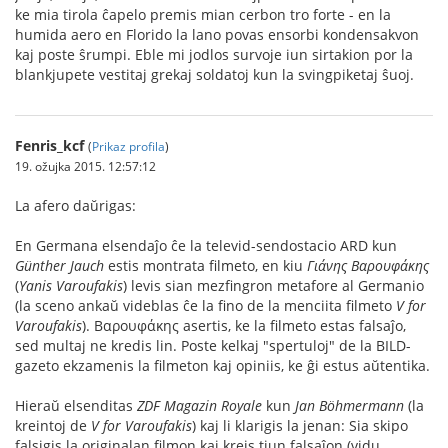
ke mia tirola ĉapelo premis mian cerbon tro forte - en la
humida aero en Florido la lano povas ensorbi kondensakvon
kaj poste ŝrumpi. Eble mi jodlos survoje iun sirtakion por la
blankjupete vestitaj grekaj soldatoj kun la svingpiketaj ŝuoj.
Fenris_kcf
(
Prikaz profila
)
19. ožujka 2015. 12:57:12
La afero daŭrigas:
En Germana elsendaĵo ĉe la televid-sendostacio ARD kun
Günther Jauch
estis montrata filmeto, en kiu
Γιάνης Βαρουφάκης
(
Yanis Varoufakis
) levis sian mezfingron metafore al Germanio
(la sceno ankaŭ videblas ĉe la fino de la menciita filmeto
V for
Varoufakis
). Βαρουφάκης asertis, ke la filmeto estas falsaĵo,
sed multaj ne kredis lin. Poste kelkaj "spertuloj" de la BILD-
gazeto ekzamenis la filmeton kaj opiniis, ke ĝi estus aŭtentika.
Hieraŭ elsenditas
ZDF Magazin Royale
kun
Jan Böhmermann
(la
kreintoj de
V for Varoufakis
) kaj li klarigis la jenan: Sia skipo
falsigis la originalan filmon kaj kreis tiun falsaĵon (vidu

-----

◆ WHAT IS BEING ASKED ◆
Beginning with the line containing "Βαρουφάκης asertis, ke" and ending with the line containing "jenan: Sia skipo", extract those lines exactly from the listing above, and only those.

◆ REPLY ◆
). Βαρουφάκης asertis, ke la filmeto estas falsaĵo,
sed multaj ne kredis lin. Poste kelkaj "spertuloj" de la BILD-
gazeto ekzamenis la filmeton kaj opiniis, ke ĝi estus aŭtentika.
Hieraŭ elsenditas
ZDF Magazin Royale
kun
Jan Böhmermann
(la
kreintoj de
V for Varoufakis
) kaj li klarigis la jenan: Sia skipo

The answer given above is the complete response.